Yep like @John Warren said it will be entirely dependent on your local market. Agents can help but you would be best served to pick your farming city and get to know it.
Thanks guys! Yes sweat equity and a good pair of shoes (or tires) will build local knowledge no doubt, but even then, it's a bit hit or miss, and more of a challenge for out of state investors. With the amount of discussion about neighborhood classes on this forum, I was hoping an online resource existed somewhere that I could tap into. At least, some savvy people must have developed some sort of a proxy by which they look up certain demographic characteristics or some specific retail presence (Starbucks or something) to identify target neighbourhoods? Any experience on the subject from fellow distance investors?

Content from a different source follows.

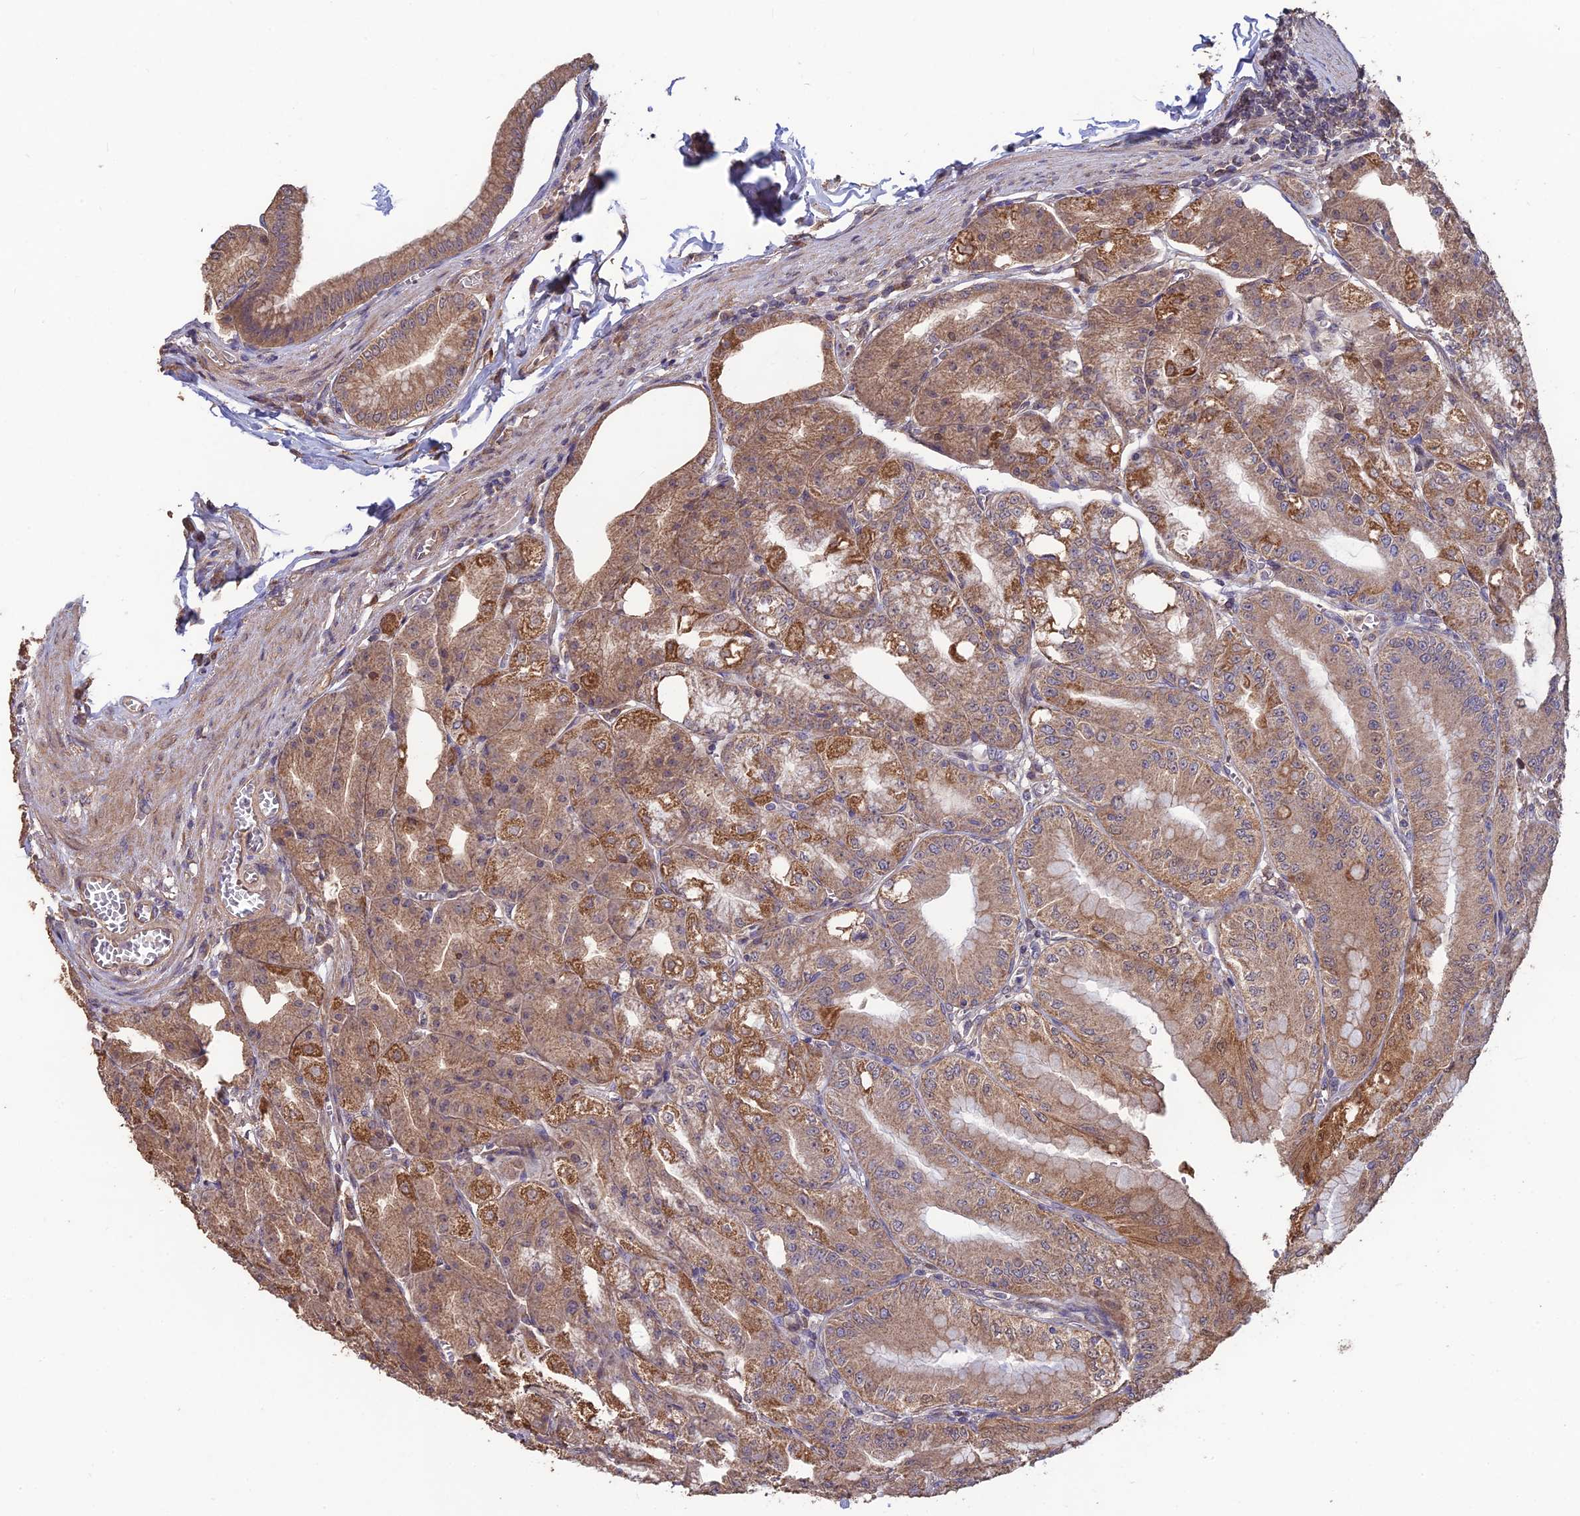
{"staining": {"intensity": "moderate", "quantity": ">75%", "location": "cytoplasmic/membranous"}, "tissue": "stomach", "cell_type": "Glandular cells", "image_type": "normal", "snomed": [{"axis": "morphology", "description": "Normal tissue, NOS"}, {"axis": "topography", "description": "Stomach, upper"}, {"axis": "topography", "description": "Stomach, lower"}], "caption": "Protein expression analysis of unremarkable human stomach reveals moderate cytoplasmic/membranous positivity in approximately >75% of glandular cells. The staining is performed using DAB (3,3'-diaminobenzidine) brown chromogen to label protein expression. The nuclei are counter-stained blue using hematoxylin.", "gene": "SHISA5", "patient": {"sex": "male", "age": 71}}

This is for MF but will give you some idea.
From the web -
“The grades can sometimes be more of an art than a science, the property class’s will typically be characterized by the following:
* A Class properties are newer properties built within the last 15 years with the most amenities, highest income earning tenants, lowest vacancies, and will typically demand the highest rents with no deferred maintenance. These buildings are usually owned by Institutional investors and demand the lowest Capitalization Rates (CAP Rates), highest per unit prices, and generally have the most appreciation potential, but lowest cash flow starting out.

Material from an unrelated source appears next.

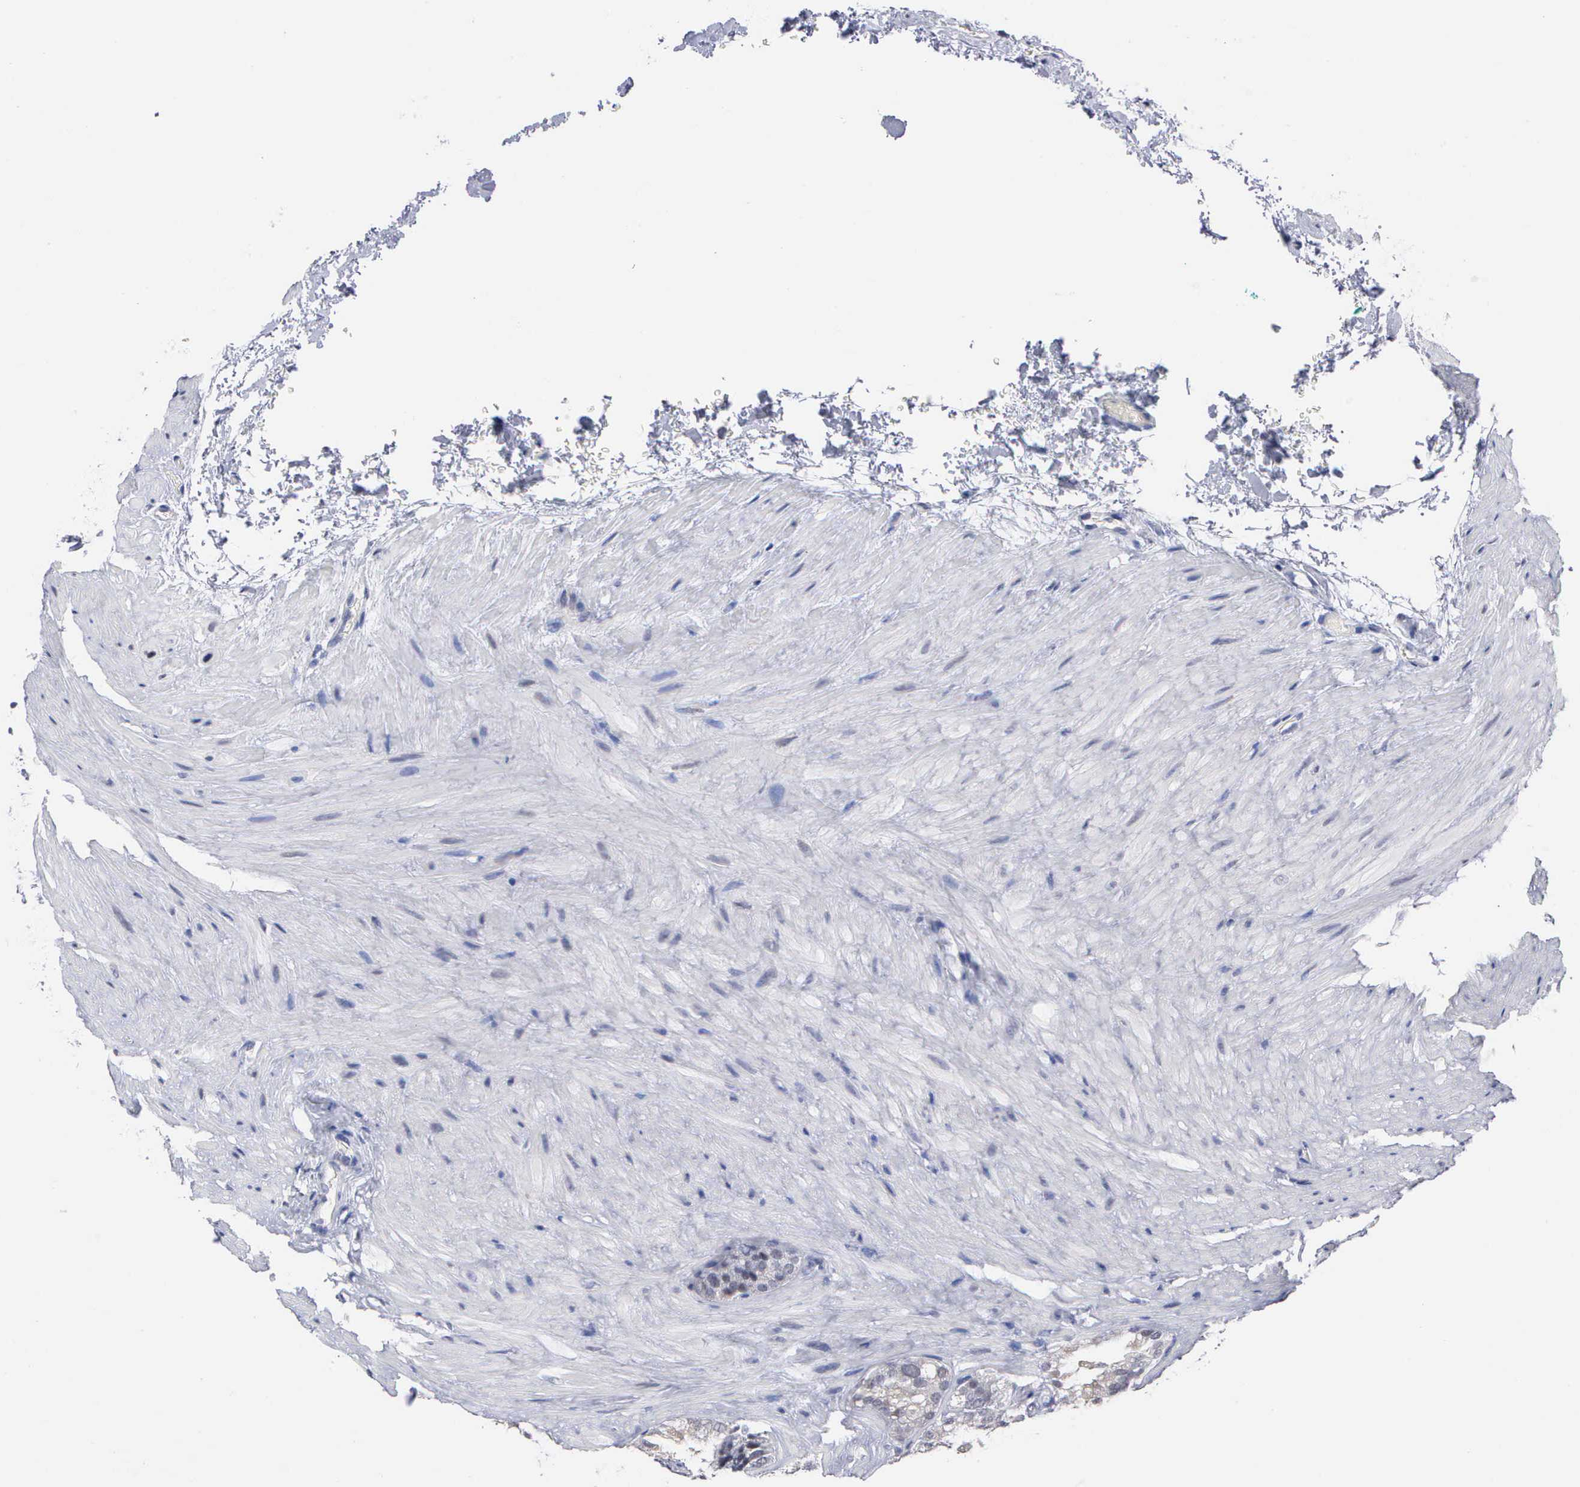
{"staining": {"intensity": "weak", "quantity": "25%-75%", "location": "nuclear"}, "tissue": "seminal vesicle", "cell_type": "Glandular cells", "image_type": "normal", "snomed": [{"axis": "morphology", "description": "Normal tissue, NOS"}, {"axis": "topography", "description": "Seminal veicle"}], "caption": "The photomicrograph demonstrates staining of benign seminal vesicle, revealing weak nuclear protein staining (brown color) within glandular cells. (brown staining indicates protein expression, while blue staining denotes nuclei).", "gene": "KDM6A", "patient": {"sex": "male", "age": 69}}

* B Class properties consist of properties built in the last 15-30 years with some amenities; rents will be a bit lower than the A Class buildings with low deferred maintenance. These buildings demand rents slightly lower than Class A properties, with a mix of white collar workers and more skilled blue collar workers. Class B properties are typically owned by Institutional investors and private investment groups, or very high net worth individuals. They are valued at slightly higher cap rates than Class A properties and usually have appreciation potential with decent cash flow on acquisition.
* C Class properties are typically older properties, built 30+ years ago with much fewer amenities, if any; rents are lower than B Class buildings and usually have more deferred maintenance and a lower occupancy rate. Your tenant base will be mostly blue collar service employees, and could have a mix of government-subsidized tenants. These buildings are usually owned by private investors and private investment groups, and provide for higher cash flow and CAP rates, but will normally have much lower appreciation.
* D Class properties are older buildings in challenging neighborhoods and potentially dangerous areas. They are older, with no amenities, have high deferred maintenance, functional obsolescence, and the tenant base can be very challenging and very management intensive. These properties will usually have double digit CAP rates and will not have appreciation potential. D Class properties are the most challenging, and definitely are not recommended for most investors, especially new investors. While they might look like cash flow kings, the cash flow is often diminished greatly due to repairs and lack of payment by tenants.
When you look at areas, the classifications are very similar, with the same A, B, C, and D area class as follows:
A – newer growth areas
B – older, stable areas
C – older, declining, or stable areas
D – older, declining, potentially rapidly declining areas”
@Manish A. these are great definitions many thanks. I had sort of guessed them but it is much clearer reading these paragraphs. It does not solve the problem of no reliable source to desktop research distant neighborhoods though. I wonder if I can identify typical retail stores nearby A, B or C neighborhoods. Or perhaps income levels and average age. I'm looking at Atlanta and Boise at the moment for instance, how do you think I could spot the B class areas on the map?
@Peter Jetson Network with local investors. That can be your greatest resource for a lot of things.
I would look at google maps too for local communities it will show businesses etc. close to or in communities.